Belmont Citizens Forum bike path pamphlet stirs controversy

BCH reported this week that the pamphlet distributed recently by the Belmont Citizens Forum is “stirring controversy.”

So, just FYI, if you’re wondering if your town has a NIMBY problem, terms like “controversial” and  “bike path” popping up in close proximity to one another in the town paper are a good sign that, in fact, you do!

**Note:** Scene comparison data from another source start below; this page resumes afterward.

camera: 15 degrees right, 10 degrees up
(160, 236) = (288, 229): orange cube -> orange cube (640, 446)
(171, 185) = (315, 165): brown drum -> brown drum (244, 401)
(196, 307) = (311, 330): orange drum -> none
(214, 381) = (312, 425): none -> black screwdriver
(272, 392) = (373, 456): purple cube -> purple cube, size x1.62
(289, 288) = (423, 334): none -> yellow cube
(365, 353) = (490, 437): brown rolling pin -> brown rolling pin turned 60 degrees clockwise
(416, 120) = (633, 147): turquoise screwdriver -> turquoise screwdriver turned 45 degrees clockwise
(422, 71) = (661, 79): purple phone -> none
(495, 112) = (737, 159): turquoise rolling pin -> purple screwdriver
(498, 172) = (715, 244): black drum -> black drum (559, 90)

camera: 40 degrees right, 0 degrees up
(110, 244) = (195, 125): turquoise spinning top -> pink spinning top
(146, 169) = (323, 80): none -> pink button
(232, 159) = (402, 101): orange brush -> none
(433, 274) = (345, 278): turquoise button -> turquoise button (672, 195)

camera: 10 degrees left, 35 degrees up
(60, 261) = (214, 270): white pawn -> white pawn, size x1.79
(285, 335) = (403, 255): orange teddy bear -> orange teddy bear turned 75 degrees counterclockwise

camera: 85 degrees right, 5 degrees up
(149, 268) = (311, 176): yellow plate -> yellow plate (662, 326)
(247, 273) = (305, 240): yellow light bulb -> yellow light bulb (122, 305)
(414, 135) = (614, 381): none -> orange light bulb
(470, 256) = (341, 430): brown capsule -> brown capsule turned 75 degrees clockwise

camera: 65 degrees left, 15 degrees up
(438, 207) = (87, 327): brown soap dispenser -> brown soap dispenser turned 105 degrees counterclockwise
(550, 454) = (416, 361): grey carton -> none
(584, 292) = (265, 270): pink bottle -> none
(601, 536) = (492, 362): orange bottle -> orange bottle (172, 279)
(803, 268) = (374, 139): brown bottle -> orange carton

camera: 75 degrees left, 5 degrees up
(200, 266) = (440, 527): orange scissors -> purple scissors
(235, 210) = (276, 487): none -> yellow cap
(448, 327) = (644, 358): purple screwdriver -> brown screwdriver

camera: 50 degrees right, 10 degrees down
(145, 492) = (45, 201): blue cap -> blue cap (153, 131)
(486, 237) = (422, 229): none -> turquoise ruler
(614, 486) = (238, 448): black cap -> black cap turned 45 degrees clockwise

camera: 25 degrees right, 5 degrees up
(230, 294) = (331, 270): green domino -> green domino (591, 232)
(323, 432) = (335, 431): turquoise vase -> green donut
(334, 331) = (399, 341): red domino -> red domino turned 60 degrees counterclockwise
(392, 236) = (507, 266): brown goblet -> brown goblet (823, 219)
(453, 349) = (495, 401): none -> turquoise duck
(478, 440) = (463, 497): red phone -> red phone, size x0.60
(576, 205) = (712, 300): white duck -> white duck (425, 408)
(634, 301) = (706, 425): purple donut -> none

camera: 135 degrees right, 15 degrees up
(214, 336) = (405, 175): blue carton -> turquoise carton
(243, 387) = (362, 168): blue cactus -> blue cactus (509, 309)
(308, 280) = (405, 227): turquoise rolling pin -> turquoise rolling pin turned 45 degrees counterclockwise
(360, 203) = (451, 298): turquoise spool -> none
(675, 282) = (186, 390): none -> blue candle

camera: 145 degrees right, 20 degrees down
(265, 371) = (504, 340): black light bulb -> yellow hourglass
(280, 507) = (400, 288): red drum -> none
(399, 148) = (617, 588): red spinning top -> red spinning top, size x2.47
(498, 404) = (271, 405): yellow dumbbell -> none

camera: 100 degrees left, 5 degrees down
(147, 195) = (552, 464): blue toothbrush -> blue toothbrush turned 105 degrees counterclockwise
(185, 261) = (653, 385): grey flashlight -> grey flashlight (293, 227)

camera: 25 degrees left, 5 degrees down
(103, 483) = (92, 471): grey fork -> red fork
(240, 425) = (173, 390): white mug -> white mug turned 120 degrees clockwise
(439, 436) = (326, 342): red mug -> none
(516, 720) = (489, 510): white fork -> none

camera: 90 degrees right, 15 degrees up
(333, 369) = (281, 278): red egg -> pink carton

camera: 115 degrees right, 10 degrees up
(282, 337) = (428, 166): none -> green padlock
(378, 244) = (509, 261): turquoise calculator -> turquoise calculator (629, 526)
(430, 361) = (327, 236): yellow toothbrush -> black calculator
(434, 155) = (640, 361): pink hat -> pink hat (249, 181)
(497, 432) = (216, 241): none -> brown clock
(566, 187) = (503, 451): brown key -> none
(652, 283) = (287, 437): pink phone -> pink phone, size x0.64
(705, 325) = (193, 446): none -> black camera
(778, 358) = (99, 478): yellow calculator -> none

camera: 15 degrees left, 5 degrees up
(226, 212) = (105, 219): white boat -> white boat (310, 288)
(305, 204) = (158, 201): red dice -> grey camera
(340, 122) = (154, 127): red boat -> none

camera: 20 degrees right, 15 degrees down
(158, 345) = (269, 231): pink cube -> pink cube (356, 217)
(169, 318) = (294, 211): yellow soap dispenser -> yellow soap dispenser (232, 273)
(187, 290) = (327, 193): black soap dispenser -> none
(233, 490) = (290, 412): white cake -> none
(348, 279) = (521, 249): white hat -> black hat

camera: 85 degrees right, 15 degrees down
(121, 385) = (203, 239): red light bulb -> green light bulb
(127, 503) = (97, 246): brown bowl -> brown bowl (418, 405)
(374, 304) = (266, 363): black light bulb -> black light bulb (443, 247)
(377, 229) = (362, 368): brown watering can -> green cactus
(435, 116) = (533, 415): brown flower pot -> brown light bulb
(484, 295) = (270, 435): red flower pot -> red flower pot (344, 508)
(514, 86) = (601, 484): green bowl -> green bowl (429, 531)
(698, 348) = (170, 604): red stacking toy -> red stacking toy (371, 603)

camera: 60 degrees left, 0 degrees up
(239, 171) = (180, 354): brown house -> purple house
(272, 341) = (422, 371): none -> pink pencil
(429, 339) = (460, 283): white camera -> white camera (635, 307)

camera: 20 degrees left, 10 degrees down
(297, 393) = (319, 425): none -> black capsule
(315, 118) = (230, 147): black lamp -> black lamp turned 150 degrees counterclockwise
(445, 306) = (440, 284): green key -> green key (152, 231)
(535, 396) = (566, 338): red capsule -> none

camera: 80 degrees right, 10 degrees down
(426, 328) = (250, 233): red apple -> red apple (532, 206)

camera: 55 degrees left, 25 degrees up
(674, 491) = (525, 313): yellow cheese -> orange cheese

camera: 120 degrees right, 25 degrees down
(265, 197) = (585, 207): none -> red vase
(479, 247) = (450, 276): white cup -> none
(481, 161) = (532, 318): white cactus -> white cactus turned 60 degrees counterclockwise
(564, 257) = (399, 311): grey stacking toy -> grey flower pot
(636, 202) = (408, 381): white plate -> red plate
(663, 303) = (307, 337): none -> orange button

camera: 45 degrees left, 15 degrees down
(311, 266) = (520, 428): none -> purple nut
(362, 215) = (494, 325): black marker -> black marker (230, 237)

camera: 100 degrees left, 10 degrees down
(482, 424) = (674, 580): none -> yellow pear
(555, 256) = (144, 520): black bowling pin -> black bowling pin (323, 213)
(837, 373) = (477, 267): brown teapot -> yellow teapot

That said, I suppose I can see Rep. Brownsberger’s point that the pamphlet (which I read and enjoyed) presents a vision of the finished path when, in reality, the details of what the path will look like and where it will run are very much open to study and debate. More distressing were the comments of Channing Road residents, which are filled with the kind of amorphous fears of  big city drug pushers and thugs that have  been used in chichi towns like Weston to veto or fight bike path- or commuter rail extensions into their towns. My favorite quote in the article comes from Channing Road resident Bruce MacKinnon in reference to the current unsightly scrub land that runs between his back yard and the tracks. “Kids drinking and the swearing back there goes with the territory, but now they want to put a bike path in there!” My GOD. They want to bring middle class people in to exercise back there! What’s next? Orgies?

Let me just say that I run the Minuteman Trail at least once a week. I’ve run it all the way from Alewife to Concord and here’s what i’ve seen – and in great numbers: People biking. People walking. Couples strolling with their kids. Teenagers  and younger children on bikes riding – free and unafraid of being hit and killed by clueless drivers. Businesses — bike shops and cafes — posting signs on the path to attract the crowds to their shops. Bird watchers. Here’s what I haven’t seen: anybody who looks even remotely like a drug dealer, homeless person or active member of the Crips, Bloods or MS-13. Bike paths are infrastructure – and they’re clean, beautiful, community building, good for business -good for the environment infrastructure. The short jump from the current bike path terminus on Brighton to Belmont Center might seem like a small matter, but it isn’t: there are plans for a shared-use bicycle and pedestrian path that extends beyond Belmont Center and running, someday, all the way west to Northhampton. Let’s put fear on the shelf just for once, Belmont, and actually make this happen. OK?